Once you've done the above soul-searching, look at your current situation in life tnd see if you can devote the time you'll need to school.  If the answer is a resounding 'no', do not force yourself.  Wait for you situation to change, and try to learn as much as possible from the paramedics around you in the meantime.  If the answer is a 'maybe' it might shock you to read me say "go ahead and do it!"  Unless you absolutely, positively cannot do it at this particular moment, I strongly encourage you to go for it if there is a chance.  If not, something in life will inevitably come along to derail your motivation train.  There will always be money problems, there will always be family problems, but you need to push through if you think there is a chance.  Otherwise, you'll watch you opportunity waltz right by.

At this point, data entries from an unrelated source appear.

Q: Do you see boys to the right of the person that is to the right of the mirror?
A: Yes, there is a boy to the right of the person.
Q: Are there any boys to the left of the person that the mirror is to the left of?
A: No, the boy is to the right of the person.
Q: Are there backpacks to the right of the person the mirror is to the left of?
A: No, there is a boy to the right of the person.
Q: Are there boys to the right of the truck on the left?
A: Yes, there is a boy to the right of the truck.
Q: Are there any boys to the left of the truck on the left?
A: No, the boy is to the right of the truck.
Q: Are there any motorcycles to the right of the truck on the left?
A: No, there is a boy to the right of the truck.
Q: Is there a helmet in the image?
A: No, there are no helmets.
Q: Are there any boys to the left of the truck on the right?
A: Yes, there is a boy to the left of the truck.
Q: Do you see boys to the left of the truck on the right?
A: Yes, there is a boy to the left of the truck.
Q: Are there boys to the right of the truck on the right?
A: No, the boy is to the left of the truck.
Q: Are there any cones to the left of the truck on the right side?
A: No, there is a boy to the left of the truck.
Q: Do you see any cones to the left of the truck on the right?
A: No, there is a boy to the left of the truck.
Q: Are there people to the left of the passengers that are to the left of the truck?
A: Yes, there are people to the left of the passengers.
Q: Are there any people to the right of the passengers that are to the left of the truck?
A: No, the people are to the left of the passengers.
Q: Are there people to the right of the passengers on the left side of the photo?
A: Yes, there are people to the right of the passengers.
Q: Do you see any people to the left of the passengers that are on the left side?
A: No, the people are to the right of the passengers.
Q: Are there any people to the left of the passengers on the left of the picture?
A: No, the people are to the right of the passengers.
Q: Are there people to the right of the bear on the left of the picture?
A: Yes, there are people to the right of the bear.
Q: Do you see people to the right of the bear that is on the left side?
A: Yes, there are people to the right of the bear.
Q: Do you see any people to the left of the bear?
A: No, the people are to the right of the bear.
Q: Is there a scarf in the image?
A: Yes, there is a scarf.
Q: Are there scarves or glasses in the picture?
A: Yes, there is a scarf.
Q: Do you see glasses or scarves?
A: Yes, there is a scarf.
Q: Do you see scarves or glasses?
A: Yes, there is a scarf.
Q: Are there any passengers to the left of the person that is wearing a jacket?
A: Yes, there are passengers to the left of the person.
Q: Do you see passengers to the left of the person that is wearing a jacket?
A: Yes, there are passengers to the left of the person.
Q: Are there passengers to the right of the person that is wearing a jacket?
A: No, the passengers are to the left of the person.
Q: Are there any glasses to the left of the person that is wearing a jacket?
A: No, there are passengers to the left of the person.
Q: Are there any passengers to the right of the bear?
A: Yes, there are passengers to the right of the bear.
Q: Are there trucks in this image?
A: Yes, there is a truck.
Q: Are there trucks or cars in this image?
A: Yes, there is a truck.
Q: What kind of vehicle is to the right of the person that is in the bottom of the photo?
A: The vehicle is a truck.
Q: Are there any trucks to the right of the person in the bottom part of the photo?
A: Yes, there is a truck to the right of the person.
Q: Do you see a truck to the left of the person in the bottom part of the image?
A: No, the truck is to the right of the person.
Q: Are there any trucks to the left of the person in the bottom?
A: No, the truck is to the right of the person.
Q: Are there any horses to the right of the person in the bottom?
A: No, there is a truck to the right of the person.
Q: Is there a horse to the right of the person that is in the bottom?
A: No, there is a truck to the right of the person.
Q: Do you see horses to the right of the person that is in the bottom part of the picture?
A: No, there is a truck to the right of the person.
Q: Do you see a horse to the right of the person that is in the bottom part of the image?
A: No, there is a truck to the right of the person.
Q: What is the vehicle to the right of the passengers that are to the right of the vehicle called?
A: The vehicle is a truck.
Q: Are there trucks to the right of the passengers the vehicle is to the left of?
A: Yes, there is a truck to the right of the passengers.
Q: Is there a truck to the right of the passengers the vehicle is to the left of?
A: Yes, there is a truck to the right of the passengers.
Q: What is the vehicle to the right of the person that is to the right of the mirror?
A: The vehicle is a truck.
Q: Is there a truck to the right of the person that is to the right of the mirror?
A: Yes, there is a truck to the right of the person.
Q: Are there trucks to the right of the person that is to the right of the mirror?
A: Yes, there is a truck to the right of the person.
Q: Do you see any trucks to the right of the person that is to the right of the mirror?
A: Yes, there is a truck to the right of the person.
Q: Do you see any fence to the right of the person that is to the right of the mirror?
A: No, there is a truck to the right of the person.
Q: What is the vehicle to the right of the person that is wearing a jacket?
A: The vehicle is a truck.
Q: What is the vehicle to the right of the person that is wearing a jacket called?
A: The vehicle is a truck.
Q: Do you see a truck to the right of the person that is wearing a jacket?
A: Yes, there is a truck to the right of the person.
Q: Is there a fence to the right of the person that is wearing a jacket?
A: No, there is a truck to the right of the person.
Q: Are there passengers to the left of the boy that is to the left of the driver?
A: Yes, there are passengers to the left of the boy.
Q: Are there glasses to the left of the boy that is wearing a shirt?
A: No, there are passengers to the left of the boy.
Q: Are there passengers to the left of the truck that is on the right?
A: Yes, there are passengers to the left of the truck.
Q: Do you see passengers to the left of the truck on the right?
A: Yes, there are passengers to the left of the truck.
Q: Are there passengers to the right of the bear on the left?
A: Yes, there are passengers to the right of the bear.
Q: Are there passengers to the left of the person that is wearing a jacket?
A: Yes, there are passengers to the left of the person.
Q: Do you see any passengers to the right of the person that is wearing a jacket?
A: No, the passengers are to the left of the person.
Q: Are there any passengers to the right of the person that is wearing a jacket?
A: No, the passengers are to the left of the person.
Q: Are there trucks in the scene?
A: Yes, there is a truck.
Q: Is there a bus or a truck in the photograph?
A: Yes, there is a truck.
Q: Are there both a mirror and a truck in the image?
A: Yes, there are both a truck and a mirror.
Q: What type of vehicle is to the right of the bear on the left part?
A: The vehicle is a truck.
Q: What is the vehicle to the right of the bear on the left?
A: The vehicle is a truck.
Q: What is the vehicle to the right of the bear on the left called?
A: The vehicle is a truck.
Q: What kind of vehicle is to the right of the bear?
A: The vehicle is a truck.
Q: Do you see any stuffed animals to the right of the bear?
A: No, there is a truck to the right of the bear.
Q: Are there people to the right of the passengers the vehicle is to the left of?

This blog isn't meant to discourage anyone from being a paramedic.  It is to set you up with some manageable expectations.  Paramedic school isn't brain surgery, but it isn't a walk in the park.  It can be a lot of information to process, but it's not organic chemistry (who doesn't love call-back jokes?).  But above all else, paramedic school requires a major commitment of you.  Make sure that you are ready to fulfill that commitment with the very essence of your being.  Peoples' lives really do depend upon you now, and you need to takle that seriously. 

Having said all that, good luck with your decision.  And regardless of whether or not you decide to go on to paramedic school, be the best EMT you can possibly be!

Devin Kerins is a 17 year veteran of emergency services in New Jersey.  He has been a paramedic for the past 8 of those.  He is also a career emergency manager, serving as the Planning Section Chief for a regional incident management team.  He has parlayed his love of the job, eye for detail, and sarcastic humor into writing.  His books of EMS anecdotes "EMS: The Job of Your Life" and "EMS 2: The Life of Your Job are cult classics among EMT's and paramedics around the country.  His novels "Aim High" and "Lotto Fever" are also available online. 



  1. I would NEVER recommend anyone becoming a Paramedic; go to nursing school! There you will have more latitude with future career opportunities and you will across the board make more income. Then later, if you wish to become a Paramedic, it's much easier as a nurse and you will always, have the more respected and well paying job of a nurse to fall back on when/if the Paramedic-thing doesn't work out for you. I don't mean this to be intentionally provocative, just my personal observation over 18 years in hospital/pre-hospital Emergency and Critical Care Medicine. Best of success in your future endeavors.

    1. nursing is for females

    2. It's ignorant to believe that "nursing is for females"

  2. Thanks for all your comments this has really help me.